• [ASSIGNMENT]: Take the listing below and print exactly the lines starting at the line containing "left eye: (571, 105)" and ending at the line containing "right knee: (460, 282)", both ends included, and no others.
——
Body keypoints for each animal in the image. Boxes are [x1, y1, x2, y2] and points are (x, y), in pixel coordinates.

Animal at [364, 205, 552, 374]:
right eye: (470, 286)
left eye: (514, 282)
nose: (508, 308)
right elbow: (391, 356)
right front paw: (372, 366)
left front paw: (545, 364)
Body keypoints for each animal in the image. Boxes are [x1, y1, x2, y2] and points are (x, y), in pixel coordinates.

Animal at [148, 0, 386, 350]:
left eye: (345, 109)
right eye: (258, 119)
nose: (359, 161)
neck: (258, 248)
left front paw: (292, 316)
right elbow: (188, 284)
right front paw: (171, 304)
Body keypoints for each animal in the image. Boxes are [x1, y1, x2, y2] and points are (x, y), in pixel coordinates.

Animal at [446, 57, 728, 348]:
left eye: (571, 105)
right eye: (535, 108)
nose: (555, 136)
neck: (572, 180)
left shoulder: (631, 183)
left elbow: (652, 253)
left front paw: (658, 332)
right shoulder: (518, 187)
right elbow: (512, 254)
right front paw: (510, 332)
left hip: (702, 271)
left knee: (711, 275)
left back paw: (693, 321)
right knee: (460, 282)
——
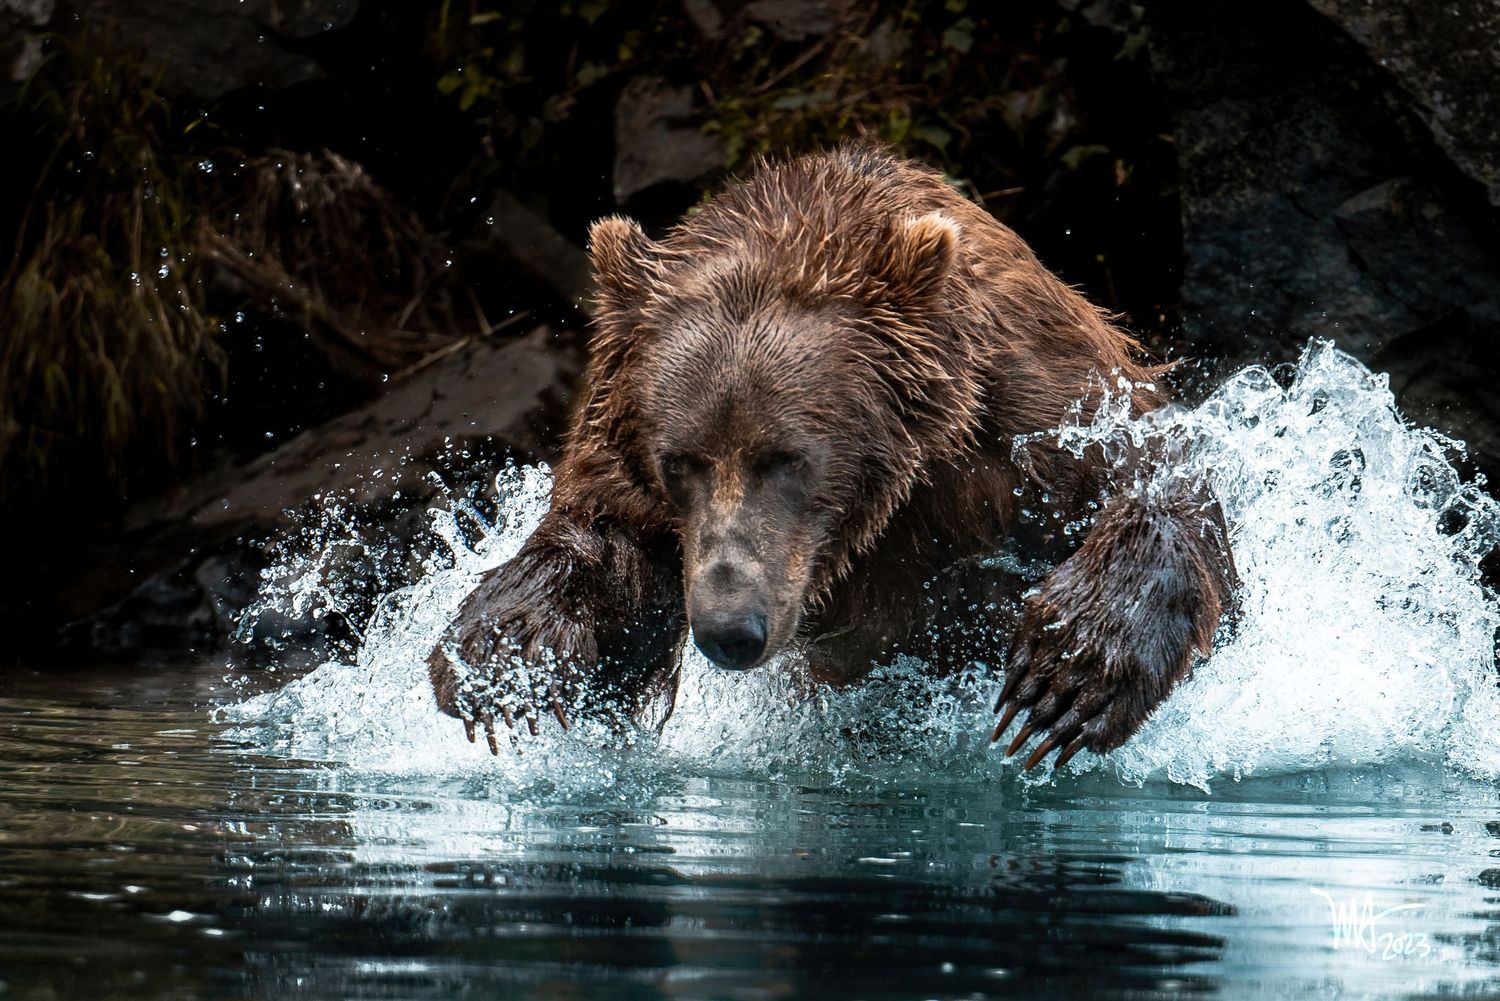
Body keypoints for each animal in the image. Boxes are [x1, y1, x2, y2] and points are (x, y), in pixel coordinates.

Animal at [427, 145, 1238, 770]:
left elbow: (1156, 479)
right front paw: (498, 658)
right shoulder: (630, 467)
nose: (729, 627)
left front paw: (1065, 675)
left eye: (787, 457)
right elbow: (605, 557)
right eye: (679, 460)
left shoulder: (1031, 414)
——
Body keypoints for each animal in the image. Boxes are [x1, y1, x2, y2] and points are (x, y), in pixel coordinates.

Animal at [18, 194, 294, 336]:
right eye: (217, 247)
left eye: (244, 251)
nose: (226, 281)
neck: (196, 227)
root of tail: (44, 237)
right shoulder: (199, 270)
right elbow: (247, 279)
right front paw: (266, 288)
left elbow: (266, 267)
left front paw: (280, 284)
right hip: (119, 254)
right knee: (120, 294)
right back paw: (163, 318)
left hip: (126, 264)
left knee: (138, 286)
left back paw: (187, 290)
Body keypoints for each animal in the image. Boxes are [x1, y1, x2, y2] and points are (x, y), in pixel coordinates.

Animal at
——
• [TASK ANSWER]:
left eye: (571, 105)
right eye: (535, 108)
nose: (555, 136)
neck: (572, 180)
left shoulder: (631, 183)
left elbow: (652, 253)
left front paw: (658, 332)
right shoulder: (518, 187)
right elbow: (512, 254)
right front paw: (510, 332)
left hip: (702, 271)
left knee: (711, 275)
left back paw: (693, 321)
right knee: (460, 282)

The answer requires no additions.